Личный враг Бонапарта - стр. 21
– Но ведь я скажу. Я же скажу, что здесь было, – растерялся Бенкендорф.
– А кому интересно твое мнение? – огрызнулся Толстой. – Повезешь реляцию о победе. Сие, брат, стратегия. Нам, дуракам, не понять.
Генерал больше всего хотел налить себе водки, что в присутствии младшего по званию было неприлично.
– Ну ступай, ступай. И это, не очень-то выставляйся перед Беннигсеном. Он мужик хитрый.
О последнем все знали, и капитан не отпустил ни единого комментария, хотя, когда шел по лагерю, уже видел признаки начинающейся паники. Собраться в ночи и бежать! Куда? Зачем?
Людям можно приказать умирать. Но сказать им: уходим, хотя… мы сегодня выиграли. Это как?
Подло? Глупо?
Дальновидно.
Беннигсен написал донесение, вручил его посыльному. Но в течение следующих суток картина так страшно изменилась, что пришлось Бенкендорфу, прежде чем увидеть столицу, заглянуть в Кенигсберг и очистить город от мародеров. Своих мародеров!

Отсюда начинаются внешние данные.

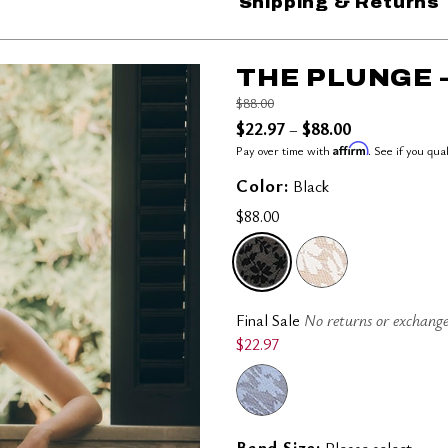
Shipping & Returns
THE PLUNGE 
Price reduced from
to
$88.00
$22.97
$88.00
–
Affirm
Pay over time with
. See if you qua
Color:
Black
$88.00
SELECTED
Final Sale
No returns or exchange
$22.97
Band Size:
Please select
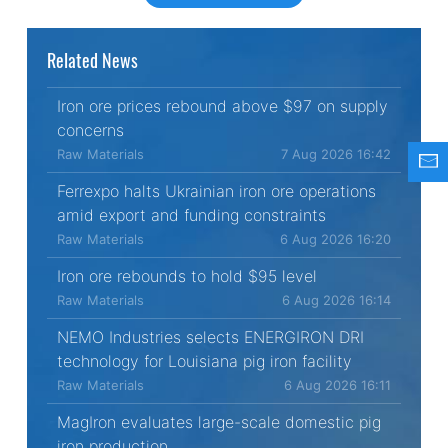
Related News
Iron ore prices rebound above $97 on supply
concerns
Raw Materials
7 Aug 2026 16:42
Ferrexpo halts Ukrainian iron ore operations
amid export and funding constraints
Raw Materials
6 Aug 2026 16:20
Iron ore rebounds to hold $95 level
Raw Materials
6 Aug 2026 16:14
NEMO Industries selects ENERGIRON DRI
technology for Louisiana pig iron facility
Raw Materials
6 Aug 2026 16:11
MagIron evaluates large-scale domestic pig
iron production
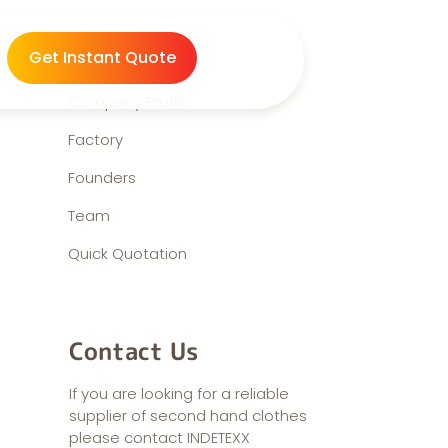
About us
Get Instant Quote
Company Profile
Factory
Founders
Team
Quick Quotation
Contact Us
If you are looking for a reliable
supplier of second hand clothes
please contact INDETEXX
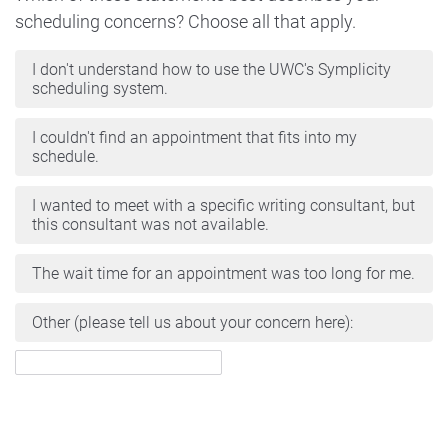
scheduling concerns? Choose all that apply.
I don't understand how to use the UWC's Symplicity
scheduling system.
I couldn't find an appointment that fits into my
schedule.
I wanted to meet with a specific writing consultant, but
this consultant was not available.
The wait time for an appointment was too long for me.
Other (please tell us about your concern here):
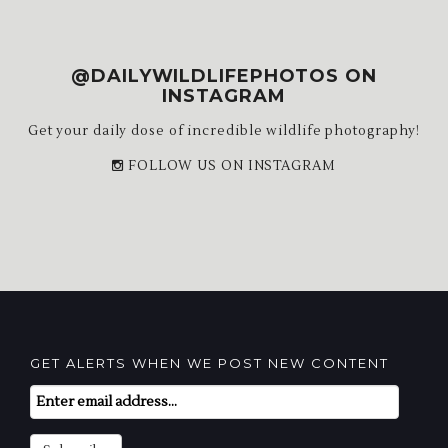
@DAILYWILDLIFEPHOTOS ON
INSTAGRAM
Get your daily dose of incredible wildlife photography!
FOLLOW US ON INSTAGRAM
GET ALERTS WHEN WE POST NEW CONTENT
Email
Subscription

Стыд пробирал до костей. Армия побежала, как и предсказывали разумные генералы. Побежала после сражения, которое следовало признать удачным. Во всяком случае, не проигранным. Но теперь полки обращались в банды. Солдаты – в скотов.
Нет, все же Лестоку следовало поспешить, хотя бы ради своих соотечественников! Чего только капитан не навидался дорогой. Теперь вот глядел на королеву Луизу. Еще одну жертву, втоптанную в грязь по их вине! Чем ее участь лучше судьбы той длинноногой белокурой поселянки, над которой, сняв штаны, стояли четыре егеря? Он, конечно, разогнал их и, кажется, одного даже убил, саданув прикладом в висок. Но женщину все равно не спас.
Есть устав, есть присяга, есть шпицрутены. И лучшие качества солдата будут явлены. Нарушится подчиненность – и вот уже чья-то рыжая наглая харя орет:
– А ты мне не приказывай! Ты кто таков? Пошел на хер!
Хорошо у капитана за спиной не осинник. Три сотни старых солдат.
– Я те покажу, кто таков! Уёбыш!
– А чё ты мне сделаешь? Чё будет? Под суд пойду? Ищи-свищи экзекуторов!
– Так вздерну, – пообещал Бенкендорф, вытирая перчаткой накатывавшие из-за ветра сопли.
Он понимал, что вешать не на чем, и приказал стрелять. Команду выполнили коротко, без чувств. Плюнули и поехали дальше. Но в ушах все еще отдавалось:
– Бабу пожалел! Своим бабу, немку! Да ты, часом, сам…
Часом, это, оно самое! Только спусти их с цепи. Только позволь – порвут. Хорошие, свои, еще вчера герои. Сегодня – дерьмо, нелюди. Бес попутал. Знает он этого беса!
Кенигсберг.
«Наша армия под сильным влиянием неудач и пав жертвою нерешительности и неверных решений главнокомандующего отошла к Тильзиту».